Old Battersea House is one of the oldest surviving buildings in Battersea, South West London and is Grade II* listed. It was built around 1699, and was once rumoured to have been designed by Sir Christopher Wren.

==Building==
Until the 1930s, the building was known as Terrace House. It was built for the "naval administrator" Samuel Pett, and was most likely completed in 1699.

John Perry (shipbuilder) had bought the house in 1810 and "Changes to Perry’s will make clear that the Terrace House was intended as his permanent residence, but he died soon after his purchase in 1810, leaving it to his second wife Mary."

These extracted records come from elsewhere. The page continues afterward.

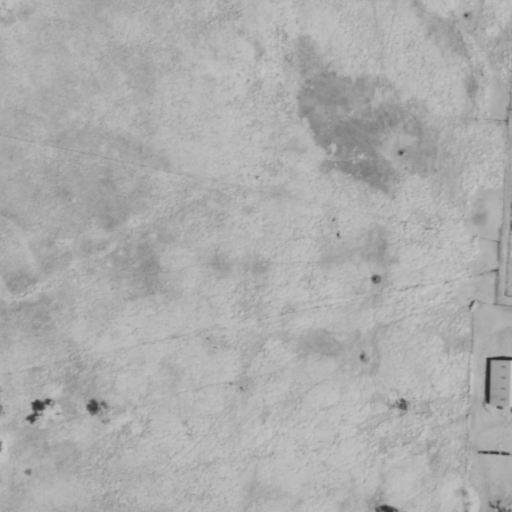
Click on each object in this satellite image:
building: (501, 383)
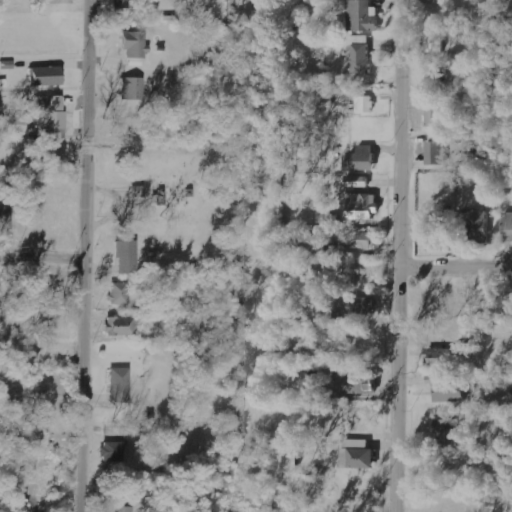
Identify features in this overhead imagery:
building: (62, 2)
building: (123, 4)
building: (362, 15)
building: (436, 42)
building: (135, 45)
building: (361, 53)
building: (436, 74)
building: (46, 77)
building: (132, 89)
building: (365, 104)
building: (52, 116)
building: (438, 116)
building: (17, 124)
building: (437, 153)
building: (362, 158)
building: (489, 188)
building: (137, 192)
building: (363, 206)
building: (6, 218)
building: (507, 226)
building: (359, 240)
building: (435, 240)
road: (398, 255)
road: (85, 256)
building: (127, 257)
road: (42, 258)
road: (455, 261)
building: (119, 294)
building: (360, 304)
building: (122, 327)
building: (445, 358)
building: (361, 384)
building: (120, 386)
building: (450, 391)
building: (447, 432)
building: (114, 453)
building: (359, 454)
building: (289, 455)
building: (124, 508)
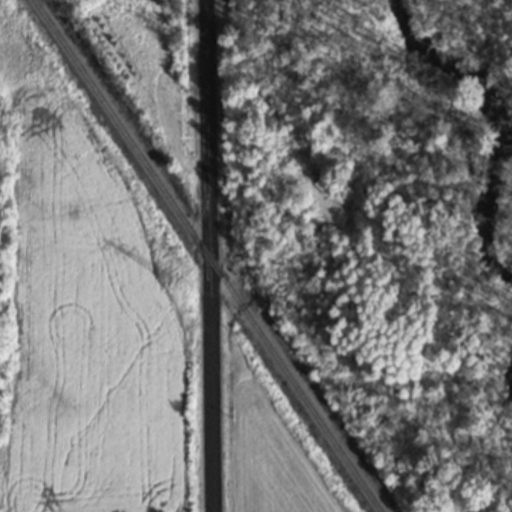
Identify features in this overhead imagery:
river: (494, 121)
railway: (206, 255)
road: (211, 255)
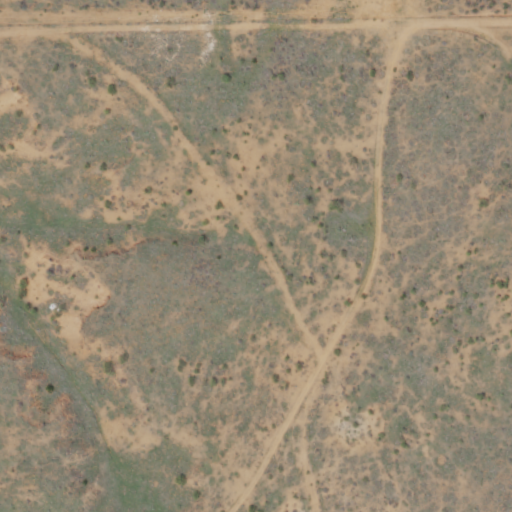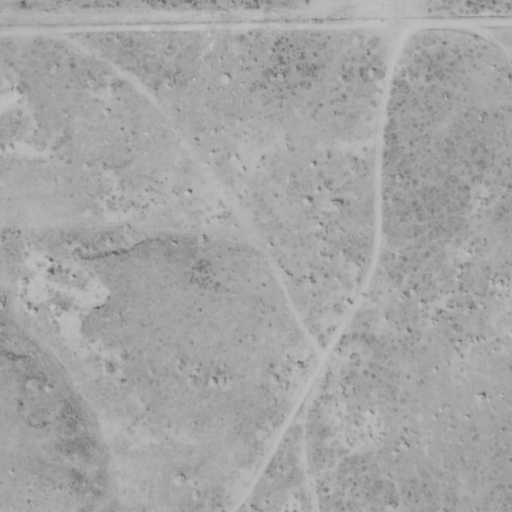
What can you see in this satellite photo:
road: (360, 275)
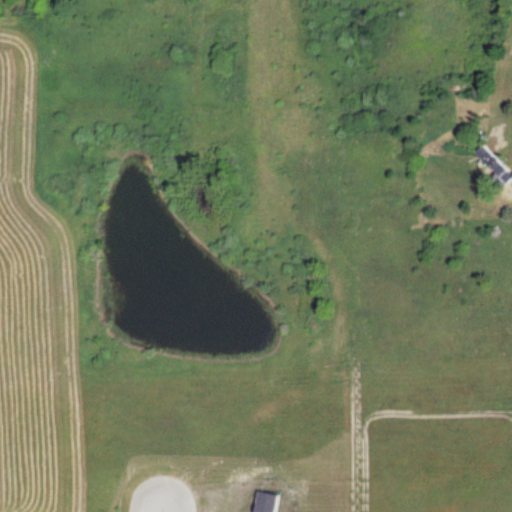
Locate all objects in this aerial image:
building: (493, 164)
road: (164, 511)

Between 1840 and 1926, the house was occupied by a teacher training college - Battersea College, later St Johns College. Founded by James Kay-Shuttleworth, it was the first institution dedicated to training teachers specifically for disadvantaged children. St Johns merged with St Marks College Chelsea on the Chelsea site between 1923 and 1926, forming the College of St Mark and St John. It moved to Plymouth in 1973. Battersea Council almost demolished the house in the 1920s and built St. John's estate (now Battersea Village) on the grounds of the house in the 1930s. In 1931 it passed into the possession of novelist Wilhelmina Stirling, who renamed it Old Battersea House. Under her tenure the house served to house a collection of art by her sister, the Pre-Raphaelite painter Evelyn De Morgan, and Evelyn's husband, the potter designer William De Morgan. This collection is now kept by the De Morgan Foundation.

The building was listed on 28 June 1954 and became derelict after Stirling's death in 1965. It was acquired by Malcolm Forbes in 1970 and housed some of his family's valuable art collection until 2011.